Source material:
***

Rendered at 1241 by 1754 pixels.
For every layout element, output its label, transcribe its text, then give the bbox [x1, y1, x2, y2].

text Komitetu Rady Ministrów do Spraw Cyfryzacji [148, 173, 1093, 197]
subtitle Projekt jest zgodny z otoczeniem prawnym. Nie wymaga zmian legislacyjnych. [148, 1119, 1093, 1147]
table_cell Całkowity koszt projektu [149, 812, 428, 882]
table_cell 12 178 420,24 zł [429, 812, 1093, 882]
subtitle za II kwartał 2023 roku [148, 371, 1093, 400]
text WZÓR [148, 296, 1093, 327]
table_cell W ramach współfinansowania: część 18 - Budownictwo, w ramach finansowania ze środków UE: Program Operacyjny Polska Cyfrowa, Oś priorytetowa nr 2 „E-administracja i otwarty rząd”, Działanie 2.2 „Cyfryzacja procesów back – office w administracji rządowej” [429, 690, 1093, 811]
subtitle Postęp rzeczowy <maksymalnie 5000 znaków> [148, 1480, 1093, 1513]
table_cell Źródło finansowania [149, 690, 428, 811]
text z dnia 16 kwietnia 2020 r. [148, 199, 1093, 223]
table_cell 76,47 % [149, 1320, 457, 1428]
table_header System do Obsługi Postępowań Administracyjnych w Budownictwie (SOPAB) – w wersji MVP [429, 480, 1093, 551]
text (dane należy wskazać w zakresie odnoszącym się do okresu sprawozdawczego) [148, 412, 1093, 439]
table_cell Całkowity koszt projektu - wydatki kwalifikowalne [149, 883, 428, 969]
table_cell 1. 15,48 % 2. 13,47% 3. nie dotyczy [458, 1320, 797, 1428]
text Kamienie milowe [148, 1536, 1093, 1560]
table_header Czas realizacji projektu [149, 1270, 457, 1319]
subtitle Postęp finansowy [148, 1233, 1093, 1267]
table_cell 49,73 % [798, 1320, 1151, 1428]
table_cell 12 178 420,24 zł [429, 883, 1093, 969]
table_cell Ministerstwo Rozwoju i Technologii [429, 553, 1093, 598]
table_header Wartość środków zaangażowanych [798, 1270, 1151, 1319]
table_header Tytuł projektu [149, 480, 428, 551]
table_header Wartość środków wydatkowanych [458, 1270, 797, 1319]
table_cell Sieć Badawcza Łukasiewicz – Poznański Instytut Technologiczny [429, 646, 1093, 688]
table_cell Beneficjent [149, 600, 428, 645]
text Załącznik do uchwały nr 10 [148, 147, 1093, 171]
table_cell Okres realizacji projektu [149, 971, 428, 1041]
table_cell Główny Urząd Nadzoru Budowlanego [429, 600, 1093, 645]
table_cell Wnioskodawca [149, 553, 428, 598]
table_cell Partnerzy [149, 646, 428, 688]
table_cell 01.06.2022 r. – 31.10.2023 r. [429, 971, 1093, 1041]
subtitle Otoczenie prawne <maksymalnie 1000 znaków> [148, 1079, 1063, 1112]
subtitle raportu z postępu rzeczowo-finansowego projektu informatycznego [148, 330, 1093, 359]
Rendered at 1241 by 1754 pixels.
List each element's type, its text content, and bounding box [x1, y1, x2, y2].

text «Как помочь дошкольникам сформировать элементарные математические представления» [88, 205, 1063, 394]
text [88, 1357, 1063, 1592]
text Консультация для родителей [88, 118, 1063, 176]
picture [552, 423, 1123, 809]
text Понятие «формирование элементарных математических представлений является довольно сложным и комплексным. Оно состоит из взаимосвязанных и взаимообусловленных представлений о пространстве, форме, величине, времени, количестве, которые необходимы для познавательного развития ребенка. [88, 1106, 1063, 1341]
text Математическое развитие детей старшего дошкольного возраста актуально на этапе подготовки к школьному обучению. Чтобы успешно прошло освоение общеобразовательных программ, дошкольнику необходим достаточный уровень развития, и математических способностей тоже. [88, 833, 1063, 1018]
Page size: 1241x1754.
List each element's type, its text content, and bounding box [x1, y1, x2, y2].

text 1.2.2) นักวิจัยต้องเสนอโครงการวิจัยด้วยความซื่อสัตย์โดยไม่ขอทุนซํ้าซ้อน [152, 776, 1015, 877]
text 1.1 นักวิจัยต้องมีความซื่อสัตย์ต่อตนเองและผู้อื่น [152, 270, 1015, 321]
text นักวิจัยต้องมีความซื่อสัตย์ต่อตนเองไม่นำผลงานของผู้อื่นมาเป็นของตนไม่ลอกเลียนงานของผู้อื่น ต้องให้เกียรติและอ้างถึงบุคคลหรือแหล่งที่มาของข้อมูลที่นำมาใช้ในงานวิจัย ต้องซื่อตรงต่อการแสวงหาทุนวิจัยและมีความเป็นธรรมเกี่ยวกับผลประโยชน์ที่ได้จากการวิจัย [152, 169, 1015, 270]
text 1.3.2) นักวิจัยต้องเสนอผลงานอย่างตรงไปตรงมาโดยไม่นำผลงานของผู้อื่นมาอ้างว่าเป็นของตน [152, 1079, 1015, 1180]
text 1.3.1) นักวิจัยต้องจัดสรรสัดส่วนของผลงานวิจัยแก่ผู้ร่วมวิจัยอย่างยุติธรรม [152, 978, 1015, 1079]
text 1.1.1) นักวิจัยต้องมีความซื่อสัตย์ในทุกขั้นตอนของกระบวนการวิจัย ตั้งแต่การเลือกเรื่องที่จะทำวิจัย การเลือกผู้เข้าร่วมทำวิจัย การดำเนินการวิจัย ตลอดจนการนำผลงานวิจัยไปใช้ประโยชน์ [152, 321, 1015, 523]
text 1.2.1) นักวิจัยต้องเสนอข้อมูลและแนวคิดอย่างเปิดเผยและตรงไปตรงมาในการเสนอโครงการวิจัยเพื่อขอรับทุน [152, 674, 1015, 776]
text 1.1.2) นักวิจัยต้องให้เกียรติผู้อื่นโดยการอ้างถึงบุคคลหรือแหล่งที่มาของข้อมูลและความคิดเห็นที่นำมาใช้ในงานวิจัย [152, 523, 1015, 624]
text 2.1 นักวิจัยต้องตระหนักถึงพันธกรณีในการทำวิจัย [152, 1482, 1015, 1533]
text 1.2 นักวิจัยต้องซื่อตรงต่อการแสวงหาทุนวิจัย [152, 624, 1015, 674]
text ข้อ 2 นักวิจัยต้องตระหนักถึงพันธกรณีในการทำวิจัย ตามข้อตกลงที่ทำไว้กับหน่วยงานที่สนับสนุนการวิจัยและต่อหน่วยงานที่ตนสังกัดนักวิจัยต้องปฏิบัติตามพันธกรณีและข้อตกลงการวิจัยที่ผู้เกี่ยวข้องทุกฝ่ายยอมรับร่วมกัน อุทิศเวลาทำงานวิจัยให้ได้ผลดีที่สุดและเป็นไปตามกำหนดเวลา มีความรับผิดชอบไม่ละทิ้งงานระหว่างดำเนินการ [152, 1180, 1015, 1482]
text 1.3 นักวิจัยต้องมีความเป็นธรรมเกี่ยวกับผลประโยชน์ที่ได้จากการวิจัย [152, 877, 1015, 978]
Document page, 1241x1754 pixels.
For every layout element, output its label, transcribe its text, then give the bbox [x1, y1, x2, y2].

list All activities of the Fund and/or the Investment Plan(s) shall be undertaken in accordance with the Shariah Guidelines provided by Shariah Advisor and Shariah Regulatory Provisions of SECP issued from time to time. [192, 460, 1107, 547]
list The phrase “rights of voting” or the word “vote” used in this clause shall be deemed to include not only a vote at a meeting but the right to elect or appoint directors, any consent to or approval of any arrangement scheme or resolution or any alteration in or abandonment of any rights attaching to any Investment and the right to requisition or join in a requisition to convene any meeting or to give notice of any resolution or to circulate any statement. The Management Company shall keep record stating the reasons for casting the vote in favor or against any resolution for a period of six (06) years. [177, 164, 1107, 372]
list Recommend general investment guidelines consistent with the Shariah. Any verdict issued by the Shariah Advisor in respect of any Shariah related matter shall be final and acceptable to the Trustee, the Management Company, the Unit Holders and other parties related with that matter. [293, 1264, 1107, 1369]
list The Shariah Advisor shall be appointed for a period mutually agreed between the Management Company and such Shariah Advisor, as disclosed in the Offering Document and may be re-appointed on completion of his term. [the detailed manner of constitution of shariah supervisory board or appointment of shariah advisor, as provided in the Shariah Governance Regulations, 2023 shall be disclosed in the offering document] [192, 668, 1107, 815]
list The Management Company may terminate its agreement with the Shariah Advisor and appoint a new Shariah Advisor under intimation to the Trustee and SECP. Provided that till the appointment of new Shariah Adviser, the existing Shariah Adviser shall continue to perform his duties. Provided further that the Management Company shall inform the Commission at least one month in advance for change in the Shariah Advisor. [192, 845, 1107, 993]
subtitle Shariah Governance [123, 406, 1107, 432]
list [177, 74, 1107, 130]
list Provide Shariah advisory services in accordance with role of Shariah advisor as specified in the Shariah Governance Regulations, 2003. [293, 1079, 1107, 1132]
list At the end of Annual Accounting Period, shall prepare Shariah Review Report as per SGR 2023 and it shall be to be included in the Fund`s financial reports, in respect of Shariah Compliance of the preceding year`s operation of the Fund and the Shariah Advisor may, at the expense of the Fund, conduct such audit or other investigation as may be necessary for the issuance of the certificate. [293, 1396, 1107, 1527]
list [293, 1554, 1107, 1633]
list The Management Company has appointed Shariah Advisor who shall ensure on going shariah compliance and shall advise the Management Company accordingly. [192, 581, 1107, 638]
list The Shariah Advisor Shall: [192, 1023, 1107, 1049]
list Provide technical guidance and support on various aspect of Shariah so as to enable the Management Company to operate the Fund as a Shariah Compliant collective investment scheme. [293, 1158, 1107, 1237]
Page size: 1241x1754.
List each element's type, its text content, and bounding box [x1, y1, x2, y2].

***

To answer, count the lines of the material that contain "respect" and give only that number.

Solution:
2